[Data pulled from a collection]
########################################
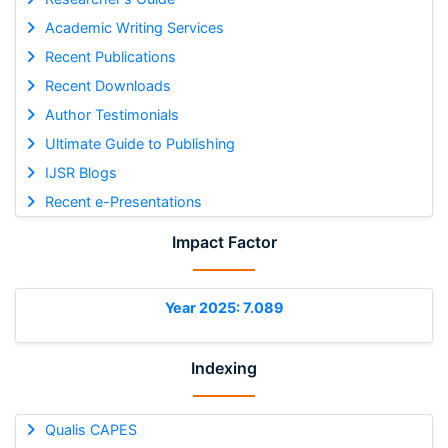
Academic Writing Services
Recent Publications
Recent Downloads
Author Testimonials
Ultimate Guide to Publishing
IJSR Blogs
Recent e-Presentations
Impact Factor
Year 2025: 7.089
Indexing
Qualis CAPES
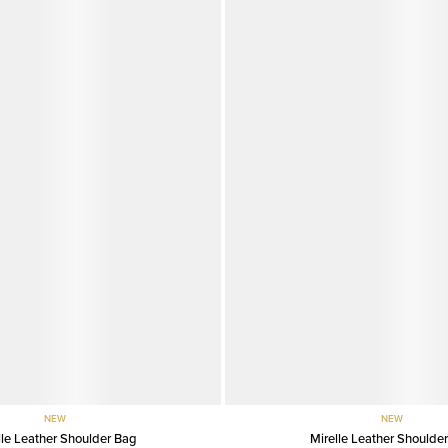
NEW
NEW
lle Leather Shoulder Bag
Mirelle Leather Shoulde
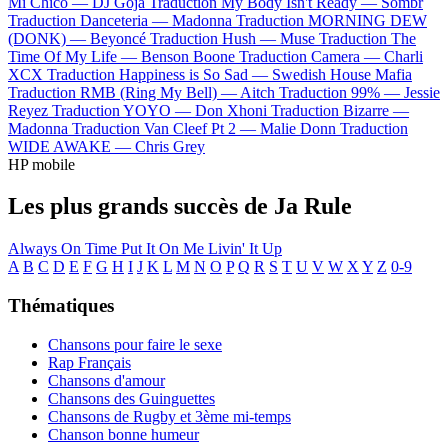
Mi Chico —
DJ Goja
Traduction My Body Isn't Ready —
Sombr
Traduction Danceteria —
Madonna
Traduction MORNING DEW
(DONK) —
Beyoncé
Traduction Hush —
Muse
Traduction The
Time Of My Life —
Benson Boone
Traduction Camera —
Charli
XCX
Traduction Happiness is So Sad —
Swedish House Mafia
Traduction RMB (Ring My Bell) —
Aitch
Traduction 99% —
Jessie
Reyez
Traduction YOYO —
Don Xhoni
Traduction Bizarre —
Madonna
Traduction Van Cleef Pt 2 —
Malie Donn
Traduction
WIDE AWAKE —
Chris Grey
HP mobile
Les plus grands succès de Ja Rule
Always On Time
Put It On Me
Livin' It Up
A
B
C
D
E
F
G
H
I
J
K
L
M
N
O
P
Q
R
S
T
U
V
W
X
Y
Z
0-9
Thématiques
Chansons pour faire le sexe
Rap Français
Chansons d'amour
Chansons des Guinguettes
Chansons de Rugby et 3ème mi-temps
Chanson bonne humeur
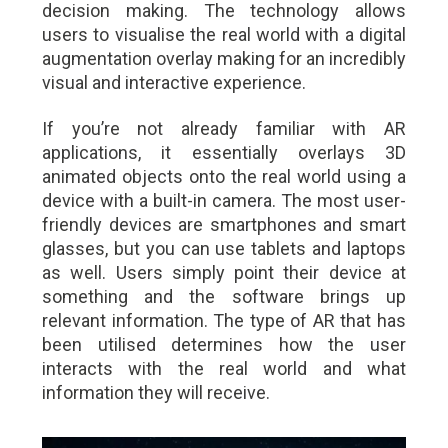
decision making. The technology allows
users to visualise the real world with a digital
augmentation overlay making for an incredibly
visual and interactive experience.
If you’re not already familiar with AR
applications, it essentially overlays 3D
animated objects onto the real world using a
device with a built-in camera. The most user-
friendly devices are smartphones and smart
glasses, but you can use tablets and laptops
as well. Users simply point their device at
something and the software brings up
relevant information. The type of AR that has
been utilised determines how the user
interacts with the real world and what
information they will receive.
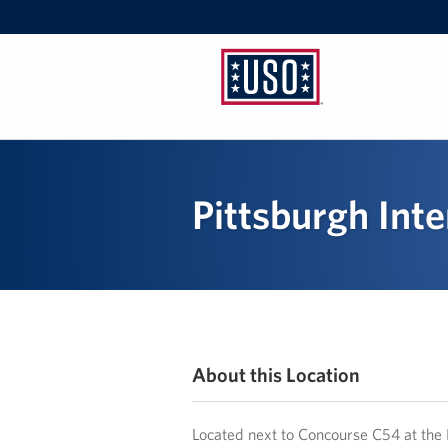
USO
Pennsylvania
Pittsburgh Inte
About this Location
Located next to Concourse C54 at the 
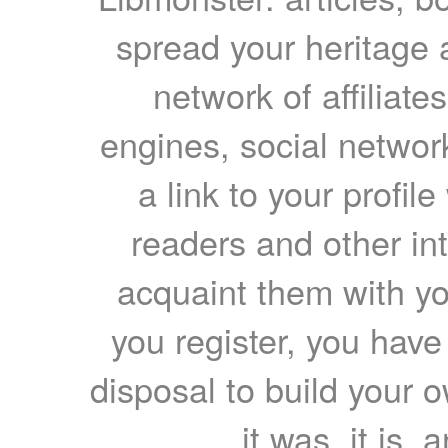
spread your heritage a
network of affiliates
engines, social network
a link to your profil
readers and other int
acquaint them with yo
you register, you have
disposal to build your ow
it was, it is, 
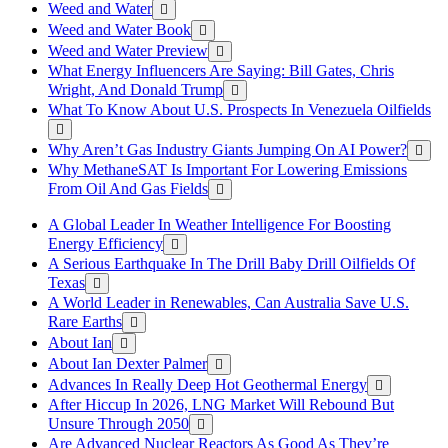
Weed and Water
Weed and Water Book
Weed and Water Preview
What Energy Influencers Are Saying: Bill Gates, Chris
Wright, And Donald Trump
What To Know About U.S. Prospects In Venezuela Oilfields
Why Aren’t Gas Industry Giants Jumping On AI Power?
Why MethaneSAT Is Important For Lowering Emissions
From Oil And Gas Fields
A Global Leader In Weather Intelligence For Boosting
Energy Efficiency
A Serious Earthquake In The Drill Baby Drill Oilfields Of
Texas
A World Leader in Renewables, Can Australia Save U.S.
Rare Earths
About Ian
About Ian Dexter Palmer
Advances In Really Deep Hot Geothermal Energy
After Hiccup In 2026, LNG Market Will Rebound But
Unsure Through 2050
Are Advanced Nuclear Reactors As Good As They’re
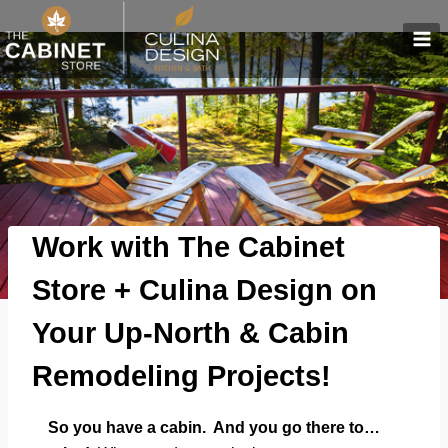
Skip
to
content
Work with The Cabinet
Store + Culina Design on
Your Up-North & Cabin
Remodeling Projects!
So you have a cabin. And you go there to…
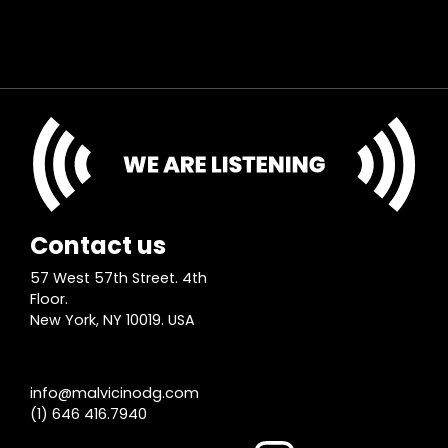
Contact us
57 West 57th Street. 4th
Floor.
New York, NY 10019. USA
info@malvicinodg.com
(1) 646 416.7940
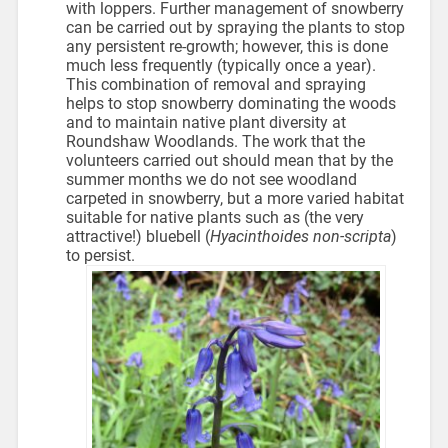
with loppers. Further management of snowberry
can be carried out by spraying the plants to stop
any persistent re-growth; however, this is done
much less frequently (typically once a year).
This combination of removal and spraying
helps to stop snowberry dominating the woods
and to maintain native plant diversity at
Roundshaw Woodlands. The work that the
volunteers carried out should mean that by the
summer months we do not see woodland
carpeted in snowberry, but a more varied habitat
suitable for native plants such as (the very
attractive!) bluebell (
Hyacinthoides non-scripta
)
to persist.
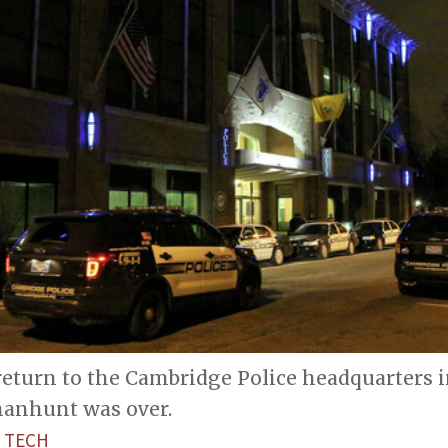
 return to the Cambridge Police headquarters
 manhunt was over.
 TECH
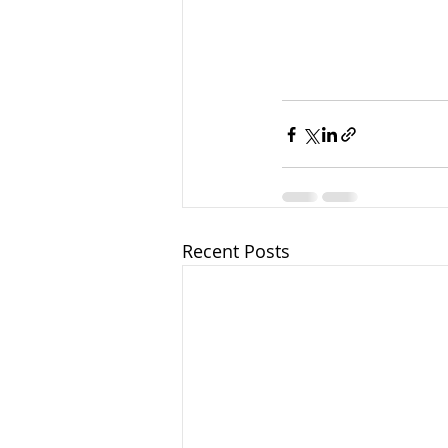
Recent Posts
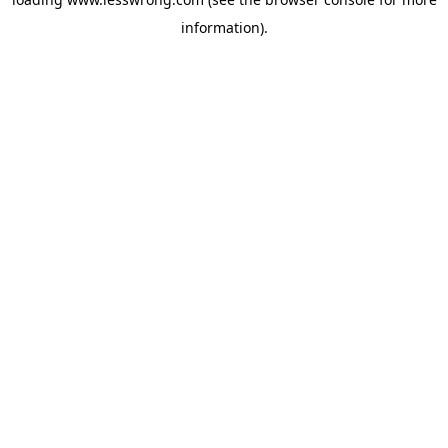
information).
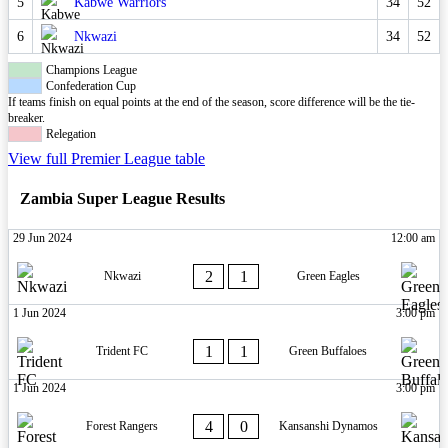
5
Kabwe Warriors
34
52
6
Nkwazi
34
52
Champions League
Confederation Cup
If teams finish on equal points at the end of the season, score difference will be the tie-
breaker.
Relegation
View full Premier League table
Zambia Super League Results
29 Jun 2024
12:00 am
2
1
Nkwazi
Green Eagles
1 Jun 2024
3:00 pm
1
1
Trident FC
Green Buffaloes
1 Jun 2024
3:00 pm
4
0
Forest Rangers
Kansanshi Dynamos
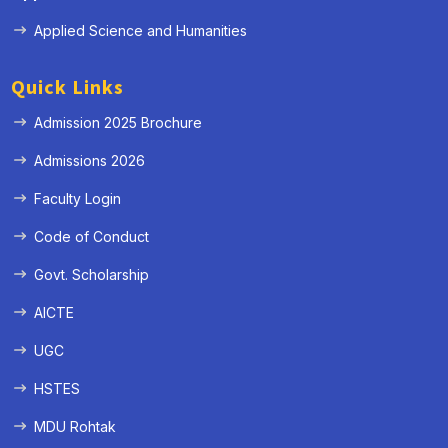
Applied Science and Humanities
Quick Links
Admission 2025 Brochure
Admissions 2026
Faculty Login
Code of Conduct
Govt. Scholarship
AICTE
UGC
HSTES
MDU Rohtak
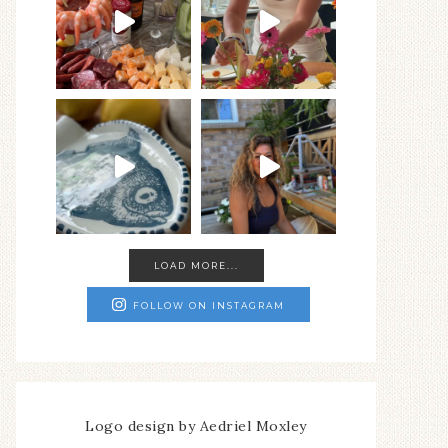
LOAD MORE...
FOLLOW ON INSTAGRAM
Logo design by Aedriel Moxley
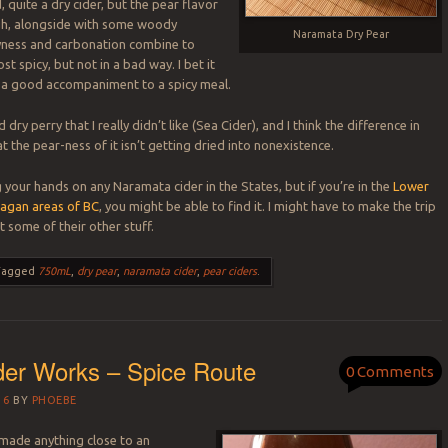
d, quite a dry cider, but the pear flavor
ugh, alongside with some woody
Naramata Dry Pear
yness and carbonation combine to
st spicy, but not in a bad way. I bet it
e a good accompaniment to a spicy meal.
d dry perry that I really didn’t like (Sea Cider), and I think the difference in
hat the pear-ness of it isn’t getting dried into nonexistence.
 your hands on any Naramata cider in the States, but if you’re in the
Lower
agan areas of BC
, you might be able to find it. I might have to make the trip
t some of their other stuff.
Tagged
750mL
,
dry pear
,
naramata cider
,
pear ciders
.
der Works – Spice Route
0 Comments
16
BY
PHOEBE
made anything close to an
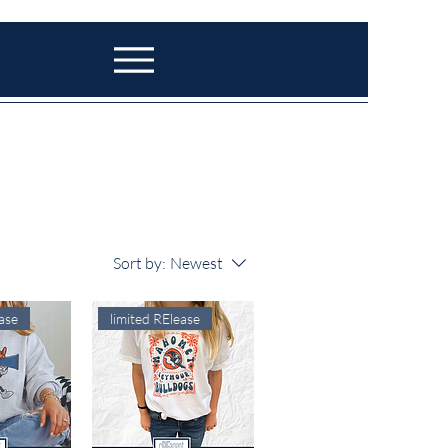
Sort by:
Newest
ase
limited RElease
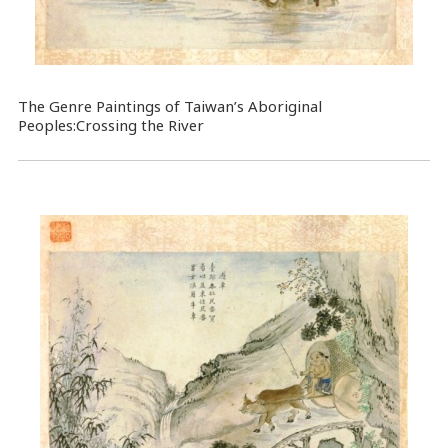
The Genre Paintings of Taiwan’s Aboriginal
Peoples:Crossing the River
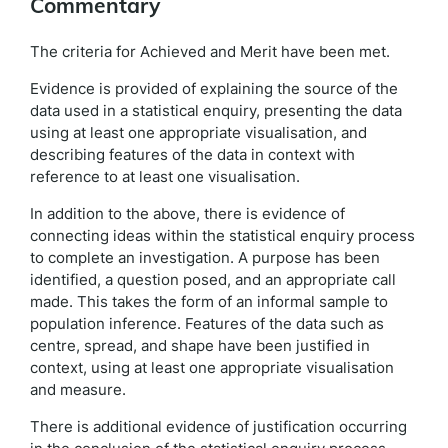
Commentary
The criteria for Achieved and Merit have been met.
Evidence is provided of explaining the source of the
data used in a statistical enquiry, presenting the data
using at least one appropriate visualisation, and
describing features of the data in context with
reference to at least one visualisation.
In addition to the above, there is evidence of
connecting ideas within the statistical enquiry process
to complete an investigation. A purpose has been
identified, a question posed, and an appropriate call
made. This takes the form of an informal sample to
population inference. Features of the data such as
centre, spread, and shape have been justified in
context, using at least one appropriate visualisation
and measure.
There is additional evidence of justification occurring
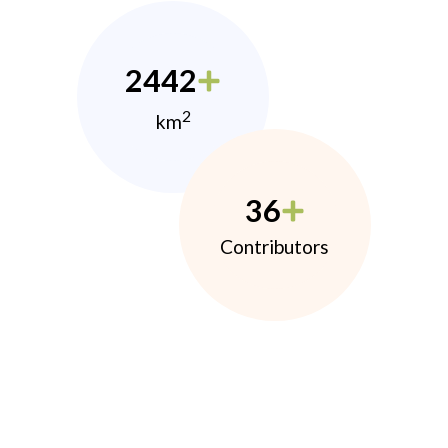
2442
2
km
36
Contributors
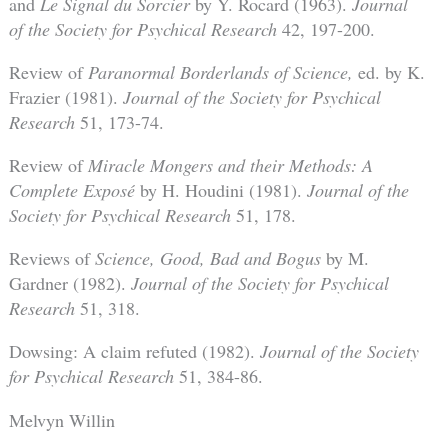
and
Le Signal du Sorcier
by Y. Rocard (1963).
Journal
of the Society for Psychical Research
42, 197-200.
Review of
Paranormal Borderlands of Science,
ed. by K.
Frazier (1981).
Journal of the Society for Psychical
Research
51, 173-74.
Review of
Miracle Mongers and their Methods: A
Complete Exposé
by H. Houdini (1981).
Journal of the
Society for Psychical Research
51, 178.
Reviews of
Science, Good, Bad and Bogus
by M.
Gardner (1982).
Journal of the Society for Psychical
Research
51, 318.
Dowsing: A claim refuted (1982).
Journal of the Society
for Psychical Research
51, 384-86.
Melvyn Willin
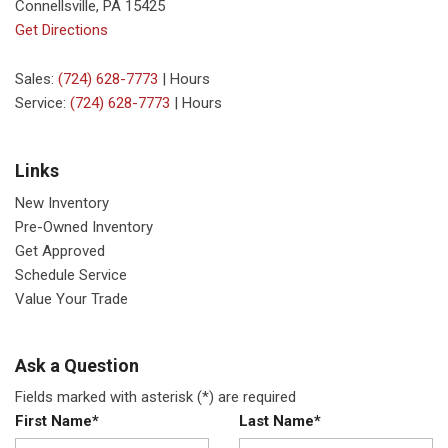
Connellsville, PA 15425
Get Directions
Sales:
(724) 628-7773
|
Hours
Service:
(724) 628-7773
|
Hours
Links
New Inventory
Pre-Owned Inventory
Get Approved
Schedule Service
Value Your Trade
Ask a Question
Fields marked with asterisk (*) are required
First Name*
Last Name*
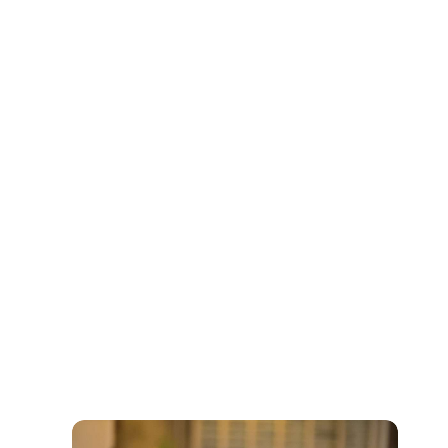
Buy Now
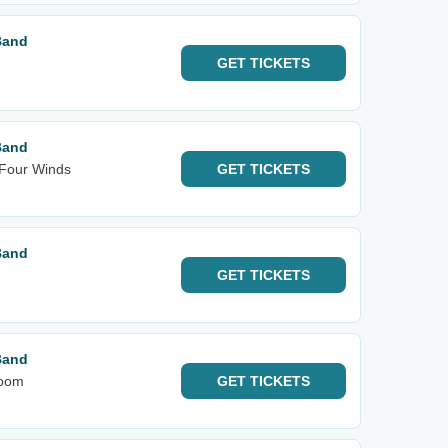
Band
GET
TICKETS
Band
 Four Winds
GET
TICKETS
Band
GET
TICKETS
Band
room
GET
TICKETS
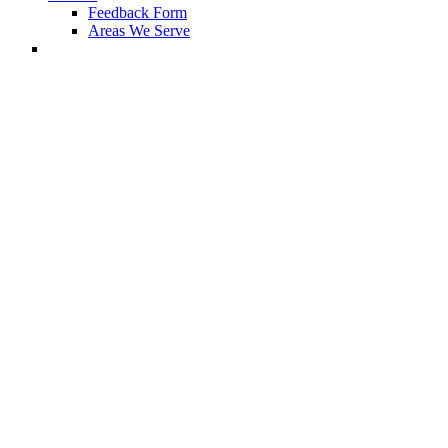
Feedback Form
Areas We Serve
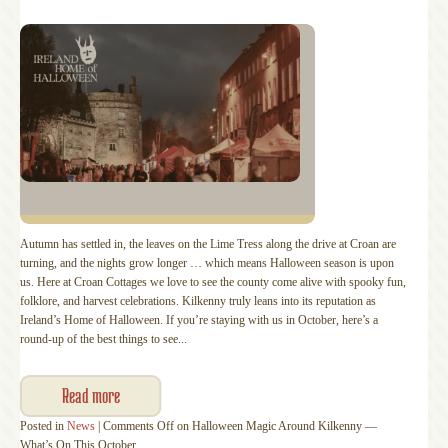
Autumn has settled in, the leaves on the Lime Tress along the drive at Croan are
turning, and the nights grow longer … which means Halloween season is upon
us. Here at Croan Cottages we love to see the county come alive with spooky fun,
folklore, and harvest celebrations. Kilkenny truly leans into its reputation as
Ireland’s Home of Halloween. If you’re staying with us in October, here’s a
round‑up of the best things to see...
Read more
Posted in
News
|
Comments Off
on Halloween Magic Around Kilkenny —
What’s On This October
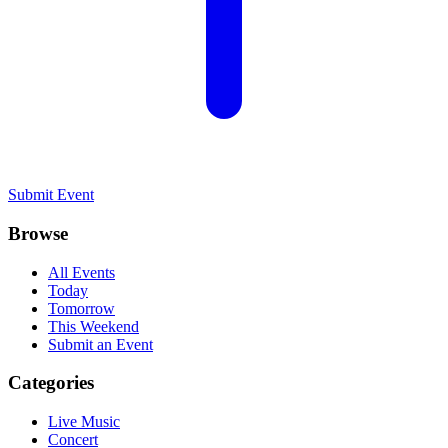
Submit Event
Browse
All Events
Today
Tomorrow
This Weekend
Submit an Event
Categories
Live Music
Concert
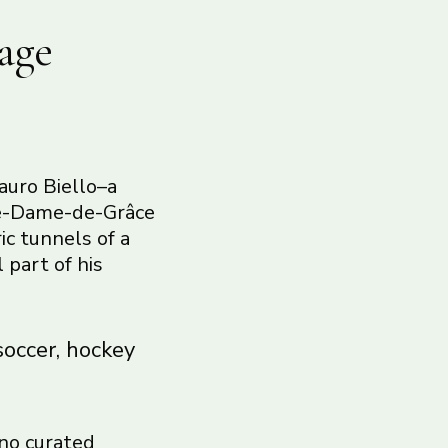
age
auro Biello–a
tre-Dame-de-Grâce
ic tunnels of a
 part of his
soccer, hockey
 no curated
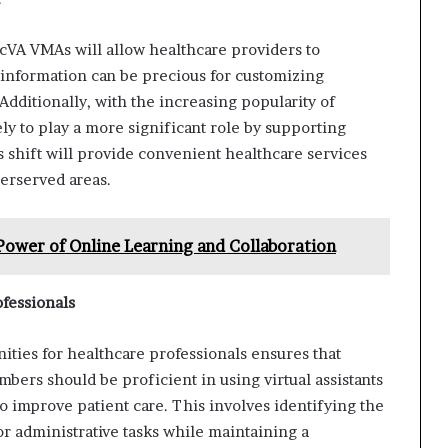
cVA VMAs will allow healthcare providers to
 information can be precious for customizing
dditionally, with the increasing popularity of
ly to play a more significant role by supporting
s shift will provide convenient healthcare services
derserved areas.
Power of Online Learning and Collaboration
fessionals
ties for healthcare professionals ensures that
mbers should be proficient in using virtual assistants
to improve patient care. This involves identifying the
or administrative tasks while maintaining a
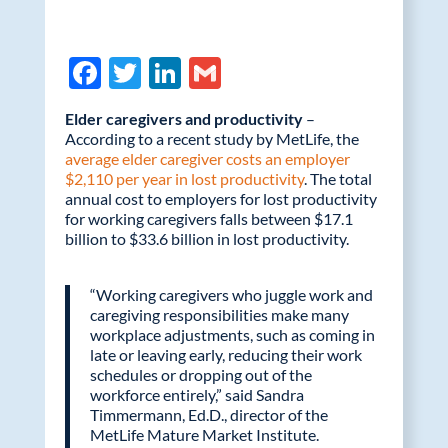
F
T
Li
G
ac
w
n
m
Elder caregivers and productivity
–
e
itt
k
ail
According to a recent study by MetLife, the
average elder caregiver costs an employer
b
er
e
$2,110 per year in lost productivity
. The total
o
dI
annual cost to employers for lost productivity
for working caregivers falls between $17.1
o
n
billion to $33.6 billion in lost productivity.
k
“Working caregivers who juggle work and
caregiving responsibilities make many
workplace adjustments, such as coming in
late or leaving early, reducing their work
schedules or dropping out of the
workforce entirely,” said Sandra
Timmermann, Ed.D., director of the
MetLife Mature Market Institute.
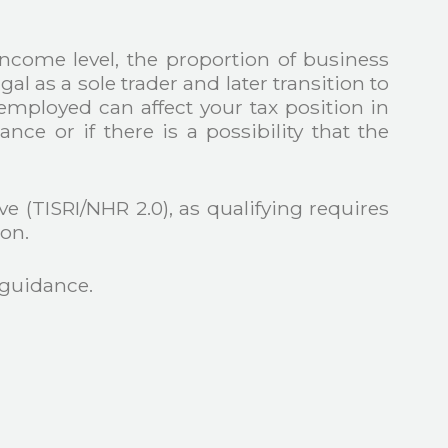
income level, the proportion of business
gal as a sole trader and later transition to
mployed can affect your tax position in
ce or if there is a possibility that the
 (TISRI/NHR 2.0), as qualifying requires
on.
 guidance.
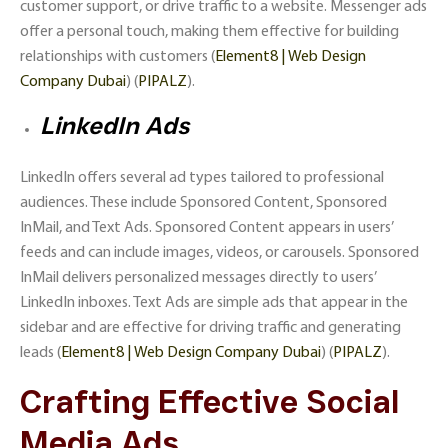
customer support, or drive traffic to a website. Messenger ads
offer a personal touch, making them effective for building
relationships with customers​ (
Element8 | Web Design
Company Dubai
)​​ (
PIPALZ
)​.
LinkedIn Ads
LinkedIn offers several ad types tailored to professional
audiences. These include Sponsored Content, Sponsored
InMail, and Text Ads. Sponsored Content appears in users’
feeds and can include images, videos, or carousels. Sponsored
InMail delivers personalized messages directly to users’
LinkedIn inboxes. Text Ads are simple ads that appear in the
sidebar and are effective for driving traffic and generating
leads​ (
Element8 | Web Design Company Dubai
)​​ (
PIPALZ
)​.
Crafting Effective Social
Media Ads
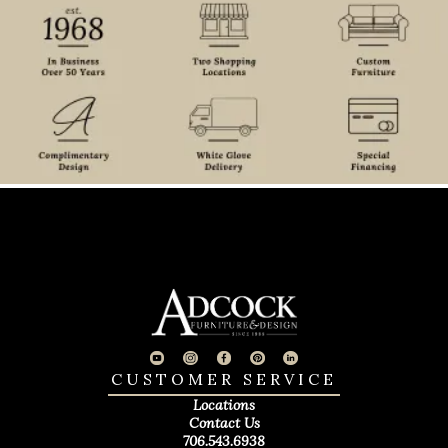
CUSTOMER SERVICE
Locations
Contact Us
706.543.6938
########################################
- [Work to be completed]:
Rewrite the entries from the line with "information)." to the line with "limited RElease", switching "Jun" to "June" and keeping everything else the same. Leave out the pictures.

- [Result]:
information).
5
Kabwe Warriors
34
52
6
Nkwazi
34
52
Champions League
Confederation Cup
If teams finish on equal points at the end of the season, score difference will be the tie-
breaker.
Relegation
View full Premier League table
Zambia Super League Results
29 June 2024
12:00 am
2
1
Nkwazi
Green Eagles
1 June 2024
3:00 pm
1
1
Trident FC
Green Buffaloes
1 June 2024
3:00 pm
4
0
Forest Rangers
Kansanshi Dynamos
Applied Science and Humanities
Quick Links
Admission 2025 Brochure
Admissions 2026
Faculty Login
Code of Conduct
Govt. Scholarship
AICTE
UGC
HSTES
MDU Rohtak
LOAD MORE...
FOLLOW ON INSTAGRAM
Logo design by Aedriel Moxley
d, quite a dry cider, but the pear flavor
ugh, alongside with some woody
Naramata Dry Pear
yness and carbonation combine to
st spicy, but not in a bad way. I bet it
e a good accompaniment to a spicy meal.
d dry perry that I really didn’t like (Sea Cider), and I think the difference in
hat the pear-ness of it isn’t getting dried into nonexistence.
 your hands on any Naramata cider in the States, but if you’re in the
Lower
agan areas of BC
, you might be able to find it. I might have to make the trip
t some of their other stuff.
Tagged
750mL
,
dry pear
,
naramata cider
,
pear ciders
.
der Works – Spice Route
0 Comments
16
BY
PHOEBE
made anything close to an
Sort by:
Newest
ase
limited RElease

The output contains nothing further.